Purpose: To evaluate the prevalence of retinal pigment epithelium (RPE) tears associated with anti-VEGF therapy and its relation with retinal pigment epithelial detachment (PED).
Methods: A total of 226 patients with exudative age-related macular degeneration treated with intravitreal anti-VEGF were included retrospectively in the study. The presence of RPE tears; the effect of the presence, height, and duration of PED on the rate of RPE tears; and change in visual acuity during follow-up were recorded.
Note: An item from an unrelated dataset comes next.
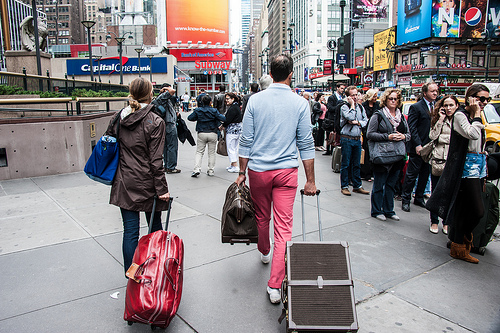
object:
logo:
[464, 7, 482, 26]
Results: Among 226 study patients, 28 (12.3%) had RPE tears. The RPE tear rate was significantly higher in patients with vascularized PED (vPED) than in those without PED (19.7% vs. 2.1%; P < 0.001). The change in visual acuity after the formation of RPE tear was not statistically significant (on logMAR scale: 0.92 ± 0.49 initially, 0.89 ± 0.41 after the RPE tear, 0.96 ± 0.45 at the last follow-up; P = 0.613). Pigment epithelial detachment height >580 μm (odds ratio = 69.4; 95% confidence interval = 16.7–288.1) and PED duration ≤4.5 months (odds ratio = 166.7; 95% confidence interval = 15.2–1000) were found to be significant risk factors for RPE tear formation.
Conclusion: The RPE tears are not infrequent among eyes treated with intravitreal anti-VEGFs. The presence, increased height, and shorter duration of vPED are potential risk factors for RPE tears associated with anti-VEGF therapy.